## What the task requires
Please give every entry again, exactly as it reads.

Keypoint coordinate data
═══

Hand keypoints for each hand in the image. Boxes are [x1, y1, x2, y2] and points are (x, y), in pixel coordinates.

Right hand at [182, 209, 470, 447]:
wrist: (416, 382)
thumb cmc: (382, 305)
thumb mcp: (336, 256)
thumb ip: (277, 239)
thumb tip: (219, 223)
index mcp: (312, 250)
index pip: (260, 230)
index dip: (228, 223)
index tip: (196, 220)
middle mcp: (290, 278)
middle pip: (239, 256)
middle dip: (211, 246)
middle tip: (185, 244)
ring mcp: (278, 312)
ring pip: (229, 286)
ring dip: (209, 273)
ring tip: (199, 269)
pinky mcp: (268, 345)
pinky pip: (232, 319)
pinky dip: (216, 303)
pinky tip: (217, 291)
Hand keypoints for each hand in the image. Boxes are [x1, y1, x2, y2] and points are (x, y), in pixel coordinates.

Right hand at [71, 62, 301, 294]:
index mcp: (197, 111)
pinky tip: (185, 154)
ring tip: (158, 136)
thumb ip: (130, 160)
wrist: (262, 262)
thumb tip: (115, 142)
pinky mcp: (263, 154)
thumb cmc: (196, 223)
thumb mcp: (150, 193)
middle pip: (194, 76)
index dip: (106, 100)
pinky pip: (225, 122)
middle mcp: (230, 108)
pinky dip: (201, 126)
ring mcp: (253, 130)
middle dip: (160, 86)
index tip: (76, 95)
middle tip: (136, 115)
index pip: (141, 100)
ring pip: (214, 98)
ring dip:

═══

## Answer section
Hand keypoints for each hand in the image. Boxes are [x1, y1, x2, y2] and points are (x, y), in pixel coordinates.

Right hand at [182, 209, 470, 447]:
wrist: (416, 382)
thumb cmc: (382, 305)
thumb mcp: (336, 256)
thumb ip: (277, 239)
thumb tip: (219, 223)
index mcp: (312, 250)
index pip: (260, 230)
index dip: (228, 223)
index tip: (196, 220)
middle mcp: (290, 278)
middle pip: (239, 256)
middle dip: (211, 246)
middle tip: (185, 244)
ring mcp: (278, 312)
ring pip: (229, 286)
ring dip: (209, 273)
ring tip: (199, 269)
pinky mcp: (268, 345)
pinky pip: (232, 319)
pinky dip: (216, 303)
pinky tip: (217, 291)
Hand keypoints for each hand in the image. Boxes are [x1, y1, x2, y2] and points are (x, y), in pixel coordinates.

Right hand at [71, 62, 301, 294]:
index mcp: (197, 111)
pinky tip: (185, 154)
ring tip: (158, 136)
thumb ip: (130, 160)
wrist: (262, 262)
thumb tip: (115, 142)
pinky mcp: (263, 154)
thumb cmc: (196, 223)
thumb mcp: (150, 193)
middle pip: (194, 76)
index dip: (106, 100)
pinky pip: (225, 122)
middle mcp: (230, 108)
pinky dip: (201, 126)
ring mcp: (253, 130)
middle dip: (160, 86)
index tip: (76, 95)
middle tip: (136, 115)
index pip: (141, 100)
ring pip: (214, 98)
ring dip:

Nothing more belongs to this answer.